Bootstrap

Prometheus监控java应用

Prometheus监控java主要有两种方式

1、jmx_export

下载地址:https://github.com/prometheus/jmx_exporter
jmx_export是一个收集和监控JVM数据的工具, 提供两种使用方式:可以作为Java Agent的方式,也可以以独立http服务器使用
当前版本为0.17.1

1.1、以Java Agent方式使用

1.1.1、下载和配置

下载文件:jmx_prometheus_javaagent-0.17.1.jar
创建config.yaml:

lowercaseOutputLabelNames: false
lowercaseOutputName: false
rules:
- pattern: ".*"
1.1.2、运行

在启动的java应用中添加-javaagent:./jmx_prometheus_javaagent-0.17.1.jar=8955:config.yaml参数,如下:

java -javaagent:./jmx_prometheus_javaagent-0.17.1.jar=8955:config.yaml -jar app-1.0.0.jar

在其它容器内使用也是类似,比如在tomcat中,在catalina.sh启动脚本中添加以下配置

set "JAVA_OPTS=-javaagent:./jmx_prometheus_javaagent-0.17.1.jar=8955:./config.yaml"

注意jmx_prometheus_javaagent-0.17.1.jar和config.yaml两个文件也需要放在$TOMCAT_HOME/bin目录内。

1.2、以独立http服务方式使用

1.2.1、下载和配置

下载文件:jmx_prometheus_httpserver-0.17.1.jar

创建config_http.yaml

---
hostPort: localhost:5555
username: 
password: 

rules:
- pattern: ".*"
1.2.2、运行

启动java应用,需要先开启应用的jmx

java -Dcom.sun.management.jmxremote=true -Dcom.sun.management.jmxremote.ssl=false -Dcom.sun.management.jmxremote.port=5555 -Dcom.sun.management.jmxremote.authenticate=false -jar app-1.0.0.jar

启动jmx_prometheus_httpserver通过应用暴露的jmx端口,采集应用的jvm数据,并把采集到的数据通过8955商品暴露给prometheus拉取

java -jar jmx_prometheus_httpserver-0.17.1.jar 8955 config_http.yaml

1.3、访问jmx_exporter监控的数据

http://127.0.0.1:9101/metrics

1.4、与prometheus集成

vi /usr/local/prometheus-2.37.0.linux-amd64/prometheus.yml

# my global config
global:
  scrape_interval: 15s # Set the scrape interval to every 15 seconds. Default is every 1 minute.
  evaluation_interval: 15s # Evaluate rules every 15 seconds. The default is every 1 minute.
  # scrape_timeout is set to the global default (10s).
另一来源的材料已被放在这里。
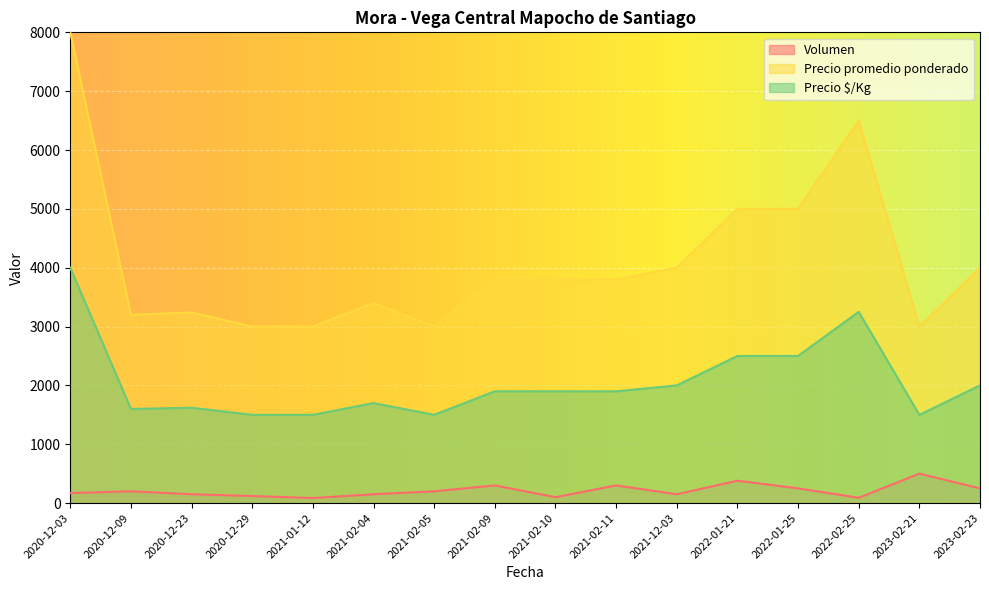

What position from the right is 2020-12-29?

13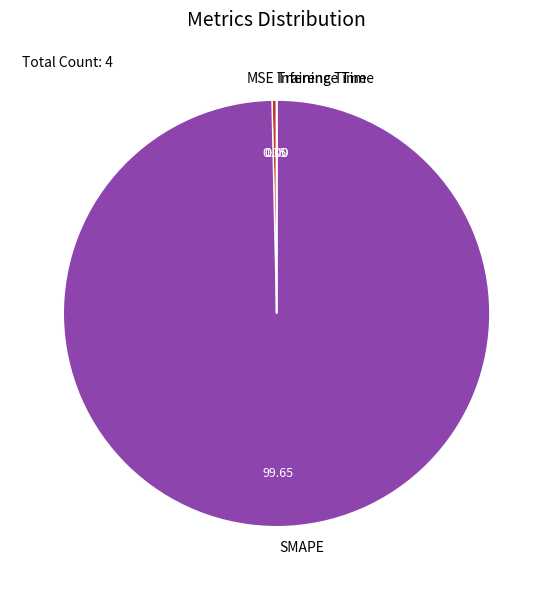

Which category has the biggest portion of the pie?

SMAPE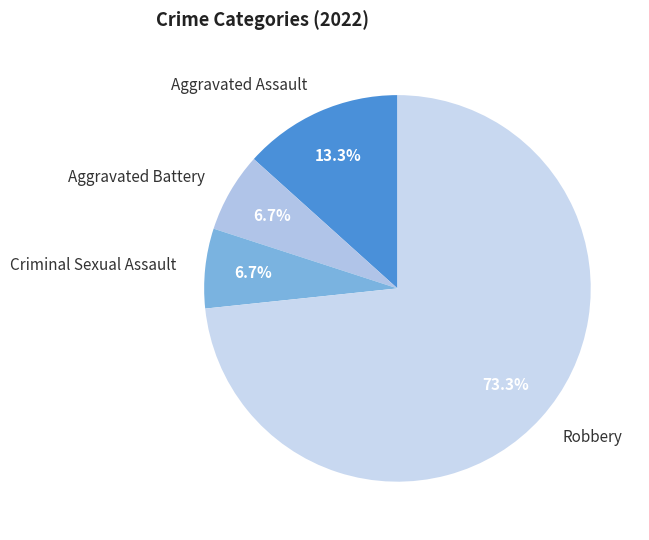

Is Aggravated Battery the majority of the pie?

No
# Alertmanager configuration
alerting:
  alertmanagers:
    - static_configs:
        - targets:
          # - alertmanager:9093

# Load rules once and periodically evaluate them according to the global 'evaluation_interval'.
rule_files:
  # - "first_rules.yml"
  # - "second_rules.yml"

# A scrape configuration containing exactly one endpoint to scrape:
# Here it's Prometheus itself.
scrape_configs:
  # The job name is added as a label `job=<job_name>` to any timeseries scraped from this config.
  - job_name: "prometheus"
#    basic_auth:
#      username: admin
#      password: 123456
    # metrics_path defaults to '/metrics'
    # scheme defaults to 'http'.
    static_configs:
      - targets: ["localhost:9090"]

  - job_name: 'jmx'
    file_sd_configs:
      - files:
        - nodes/jmx.json
        refresh_interval: 5m
#  - job_name: 'spring_boot'
#    metrics_path: "/actuator/prometheus"
#    static_configs:
#      - targets: ['192.168.28.132:8955']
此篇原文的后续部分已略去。